Choosing Klain is likely to assuage some concerns among progressives who had been gearing up for a fight over one of the first and biggest staff picks Biden will make as he builds out his White House team. The chief of staff is typically a gatekeeper for the president, crafts political and legislative strategy and often serves as a liaison to Capitol Hill in legislative negotiations.
Biden has tapped finance, trade and banking regulation experts for his transition team that ranges from core Democrats to progressive activists, reflecting ongoing debate within the party about how to address climate change, wealth inequality and other issues.
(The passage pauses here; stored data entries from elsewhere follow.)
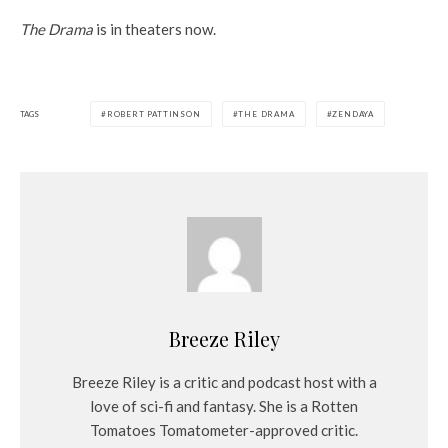
The Drama
is in theaters now.
TAGS
ROBERT PATTINSON
THE DRAMA
ZENDAYA
Breeze Riley
Breeze Riley is a critic and podcast host with a
love of sci-fi and fantasy. She is a Rotten
Tomatoes Tomatometer-approved critic.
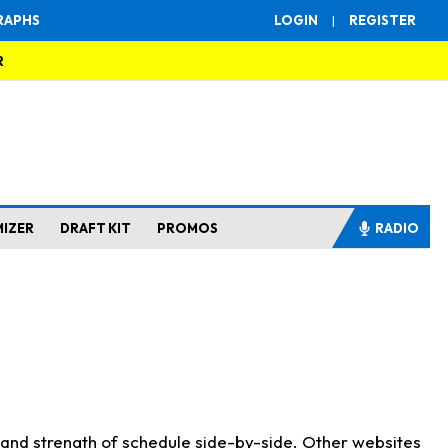
RAPHS
LOGIN
|
REGISTER
R
MIZER
DRAFT KIT
PROMOS
RADIO
s and strength of schedule side-by-side. Other websites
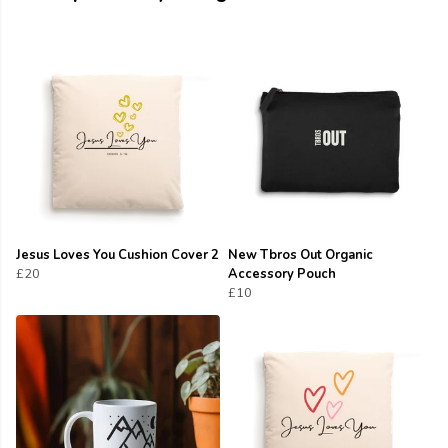
Jesus Loves You Cushion Cover 2
New Tbros Out Organic
£20
Accessory Pouch
£10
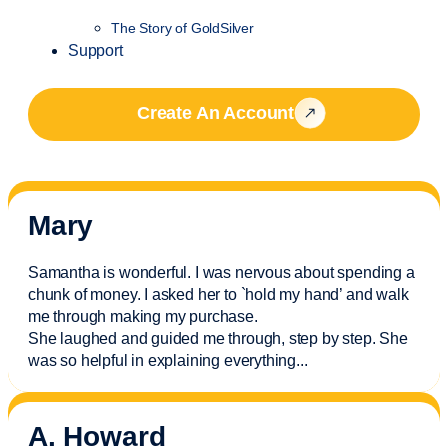
The Story of GoldSilver
Support
Create An Account
Mary
Samantha is wonderful. I was nervous about spending a
chunk of money. I asked her to `hold my hand’ and walk
me through making my purchase.
She laughed and guided me through, step by step. She
was so helpful in explaining everything.
..
A. Howard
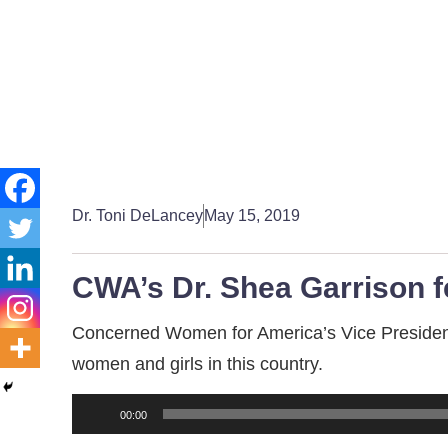
Dr. Toni DeLancey
May 15, 2019
CWA’s Dr. Shea Garrison 
Concerned Women for America’s Vice President f
women and girls in this country.
Audio
00:00
Player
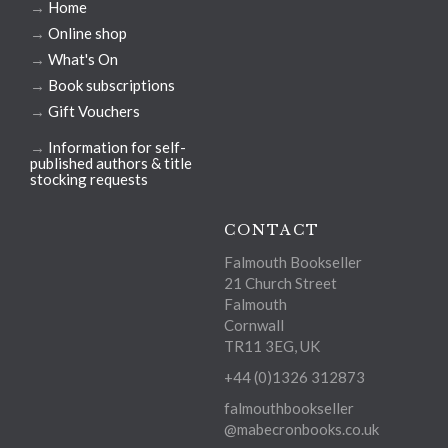
→
Home
→
Online shop
→
What's On
→
Book subscriptions
→
Gift Vouchers
→
Information for self-
published authors & title
stocking requests
CONTACT
Falmouth Bookseller
21 Church Street
Falmouth
Cornwall
TR11 3EG, UK
+44 (0)1326 312873
falmouthbookseller
@mabecronbooks.co.uk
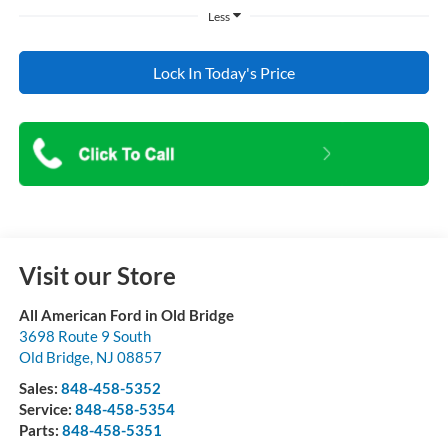
Less
Lock In Today's Price
Visit our Store
All American Ford in Old Bridge
3698 Route 9 South
Old Bridge
,
NJ
08857
Sales:
848-458-5352
Service:
848-458-5354
Parts:
848-458-5351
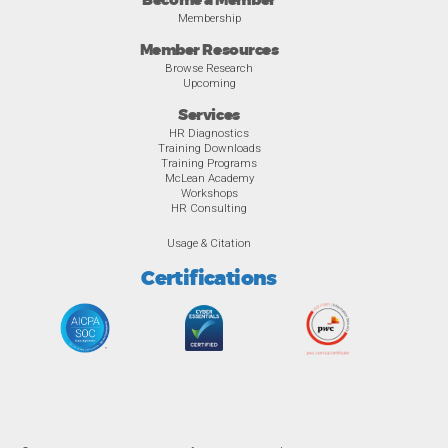
Become a Member
Membership
Member Resources
Browse Research
Upcoming
Services
HR Diagnostics
Training Downloads
Training Programs
McLean Academy
Workshops
HR Consulting
Usage & Citation
Certifications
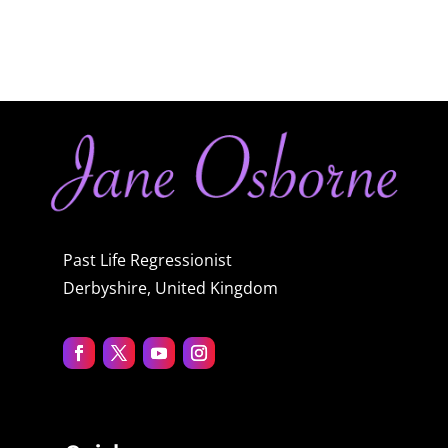
Past Life Regressionist
Derbyshire, United Kingdom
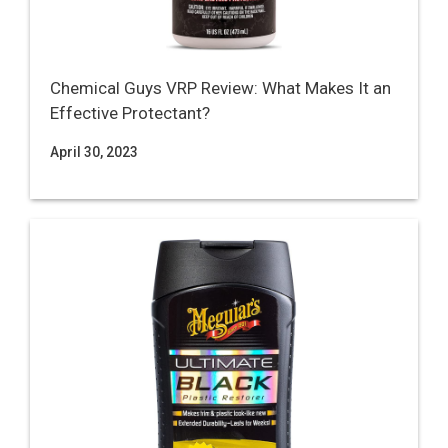
Chemical Guys VRP Review: What Makes It an
Effective Protectant?
April 30, 2023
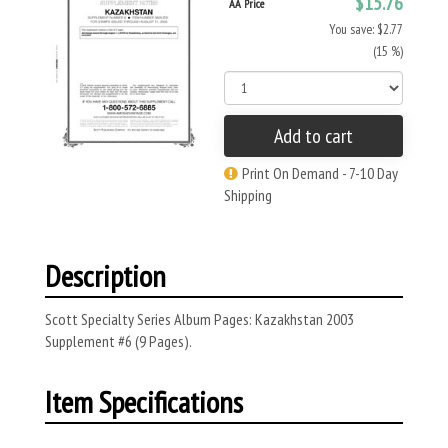
$15.76
AA Price
You save: $2.77
(15 %)
Add to cart
Print On Demand - 7-10 Day
Shipping
Description
Scott Specialty Series Album Pages: Kazakhstan 2003
Supplement #6 (9 Pages).
Item Specifications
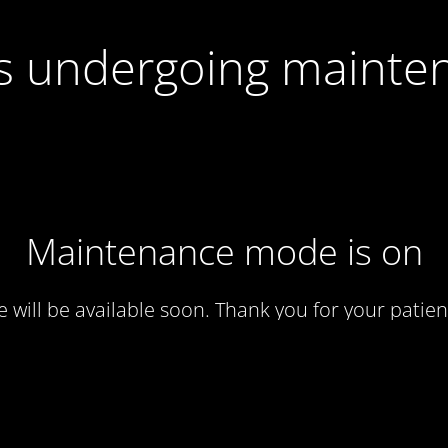
 is undergoing mainte
Maintenance mode is on
te will be available soon. Thank you for your patien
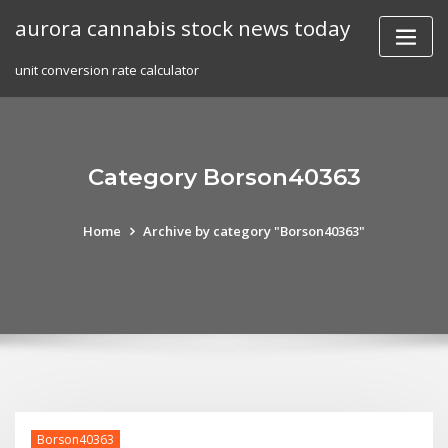
Skip
aurora cannabis stock news today
to
content
unit conversion rate calculator
Category Borson40363
Home
Archive by category "Borson40363"
Borson40363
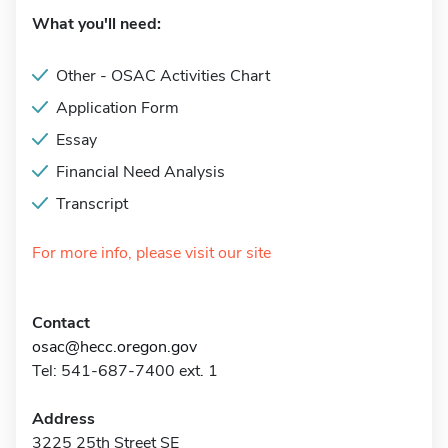
What you'll need:
Other - OSAC Activities Chart
Application Form
Essay
Financial Need Analysis
Transcript
For more info, please visit our site
Contact
osac@hecc.oregon.gov
Tel: 541-687-7400 ext. 1
Address
3225 25th Street SE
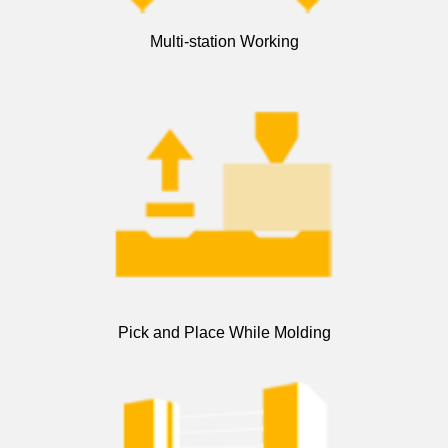
Multi-station Working
Pick and Place While Molding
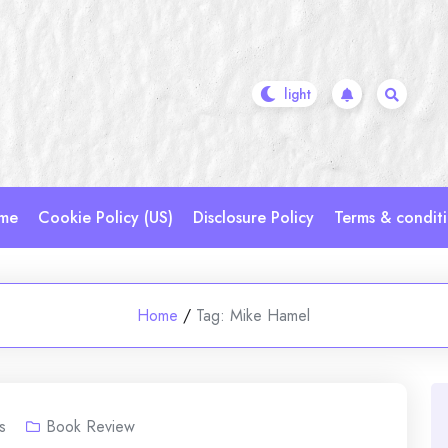
me
Cookie Policy (US)
Disclosure Policy
Terms & condit
Home
/
Tag:
Mike Hamel
s
Book Review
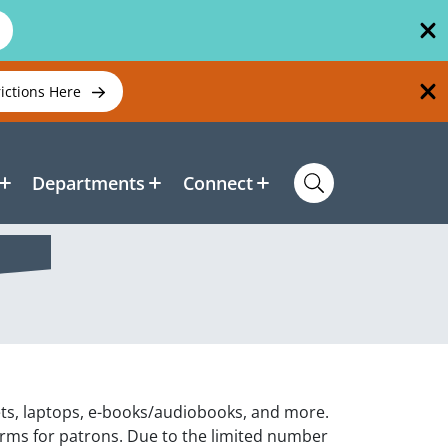
rictions Here
Departments
Connect
ets, laptops, e-books/audiobooks, and more.
orms for patrons. Due to the limited number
The president-elect is also tapping people who crafted tougher environmental rules while serving under President Barack Obama.
Biden secured the presidency on Saturday after television networks concluded he had won Pennsylvania and Nevada, giving him 279 Electoral College votes, more than the 270 needed to take the White House. Trump has insisted without evidence that the election was stolen from him even when election officials nationwide from both parties say there has been no conspiracy.
On Wednesday, Trump took aim at Philadelphia, the Democratic stronghold that helped push Biden to win the race. The president accused a local Republican election official, Al Schmidt, of ignoring "a mountain of corruption & dishonesty," according to the Associated Press (AP). Trump loyalists have filed at least 15 legal challenges in Pennsylvania alone in an effort to reclaim the state's 20 electoral votes. There is action, too, in Georgia, Arizona, Nevada and Michigan.